HOW TO COMPLETE THIS TASK:
Transcribe the records below exactly as they appear, omitting any pictures.

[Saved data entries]
● ● ● ●

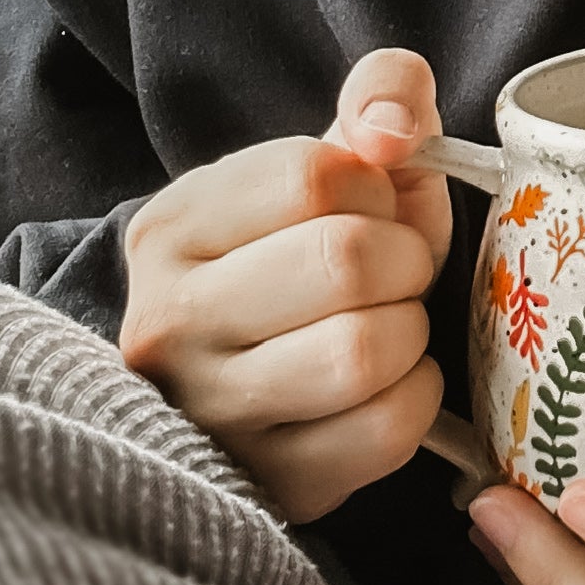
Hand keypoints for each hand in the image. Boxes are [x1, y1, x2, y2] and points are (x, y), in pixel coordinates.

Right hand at [121, 48, 452, 521]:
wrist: (247, 384)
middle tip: (393, 275)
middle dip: (404, 259)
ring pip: (365, 352)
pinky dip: (416, 397)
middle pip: (346, 261)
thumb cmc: (301, 257)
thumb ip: (378, 100)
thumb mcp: (330, 163)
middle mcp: (168, 324)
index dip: (377, 187)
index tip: (369, 210)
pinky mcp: (270, 484)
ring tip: (385, 327)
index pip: (315, 175)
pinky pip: (389, 429)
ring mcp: (210, 416)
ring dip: (409, 331)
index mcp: (172, 228)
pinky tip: (387, 385)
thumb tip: (394, 124)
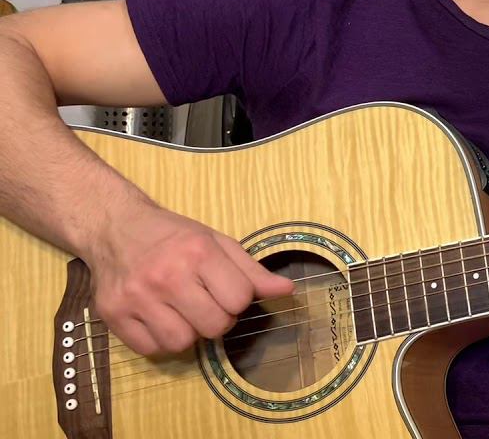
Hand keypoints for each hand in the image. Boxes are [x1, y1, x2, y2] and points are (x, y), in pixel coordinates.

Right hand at [85, 199, 293, 355]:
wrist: (115, 226)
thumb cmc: (173, 236)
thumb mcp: (217, 243)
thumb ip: (252, 271)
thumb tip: (287, 291)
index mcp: (198, 252)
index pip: (239, 300)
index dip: (238, 299)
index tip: (225, 290)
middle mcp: (167, 275)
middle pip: (214, 326)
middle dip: (217, 319)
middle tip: (205, 303)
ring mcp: (137, 297)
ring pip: (181, 343)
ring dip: (188, 333)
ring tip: (181, 312)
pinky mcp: (113, 314)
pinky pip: (150, 349)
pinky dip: (159, 340)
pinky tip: (158, 318)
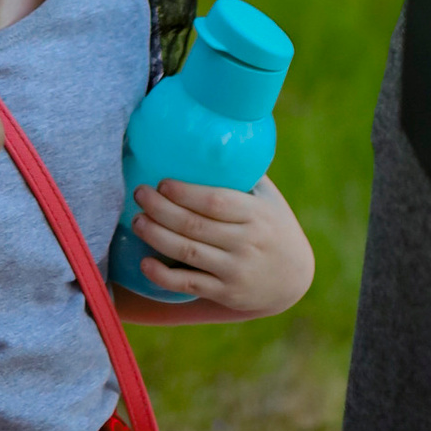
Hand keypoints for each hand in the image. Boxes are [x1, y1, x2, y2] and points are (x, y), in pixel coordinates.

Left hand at [125, 174, 315, 319]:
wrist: (294, 279)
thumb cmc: (275, 228)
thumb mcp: (270, 200)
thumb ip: (245, 175)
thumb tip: (213, 137)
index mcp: (257, 214)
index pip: (217, 202)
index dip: (186, 193)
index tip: (162, 183)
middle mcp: (246, 242)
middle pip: (195, 225)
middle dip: (161, 209)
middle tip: (139, 194)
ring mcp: (236, 270)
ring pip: (188, 252)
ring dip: (156, 236)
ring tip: (136, 221)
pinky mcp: (226, 293)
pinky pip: (189, 285)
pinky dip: (163, 276)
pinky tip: (144, 263)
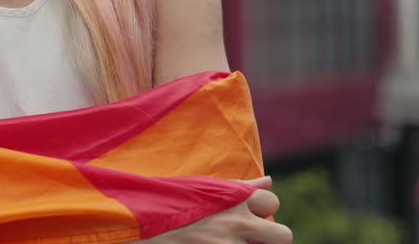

● ● ● ●

OUTPUT FOR THIS EXERCISE:
Hand keypoints for each hand in the image. Boxes are [x1, y1, x2, y2] and points are (x, y), in pixel coordinates.

Right hand at [121, 48, 452, 521]:
wrist: (247, 384)
middle tip: (393, 275)
middle dip: (404, 259)
ring pip: (365, 352)
pinky dip: (416, 397)
middle pip: (346, 261)
thumb cmc: (301, 257)
thumb ip: (378, 100)
thumb mcp: (330, 163)
middle mcp: (168, 324)
index dip: (377, 187)
index tip: (369, 210)
pinky mcp: (270, 484)
ring tip: (385, 327)
index pip: (315, 175)
pinky pip: (389, 429)
ring mcp: (210, 416)
ring dip: (409, 331)
index mcp: (172, 228)
pinky tip: (387, 385)
thumb tip: (394, 124)
Hand keypoints for each hand in the image. Boxes are [x1, y1, x2, y2] and points are (x, y), in pixel coordinates.

Right hand at [85, 199, 293, 355]:
wrist: (115, 226)
thumb cmc: (173, 236)
thumb mcp: (217, 243)
thumb ip: (252, 271)
thumb tip: (287, 291)
index mcp: (198, 252)
index pip: (239, 300)
index dip: (238, 299)
index tip: (225, 290)
middle mcp: (167, 275)
middle pip: (214, 326)
middle dip: (217, 319)
middle tip: (205, 303)
ring mcp: (137, 297)
ring pip: (181, 343)
ring dip: (188, 333)
ring tip: (181, 312)
pinky mcp: (113, 314)
pinky pip: (150, 349)
pinky dip: (159, 340)
pinky tip: (158, 318)
Hand keypoints for each hand in the image. Boxes are [x1, y1, x2, y2] and points are (x, y), in pixel coordinates.

Left hand at [125, 174, 315, 319]:
wrist: (294, 279)
thumb cmc: (275, 228)
thumb mcp: (270, 200)
thumb ip: (245, 175)
thumb tip: (213, 137)
index mcp: (257, 214)
index pip: (217, 202)
index dip: (186, 193)
index tip: (162, 183)
middle mcp: (246, 242)
middle pip: (195, 225)
middle dip: (161, 209)
middle tip: (139, 194)
ring mcp: (236, 270)
ring pip: (188, 252)
ring dip: (156, 236)
ring tip: (136, 221)
pinky mcp: (226, 293)
pinky pip: (189, 285)
pinky dip: (163, 276)
pinky tip: (144, 263)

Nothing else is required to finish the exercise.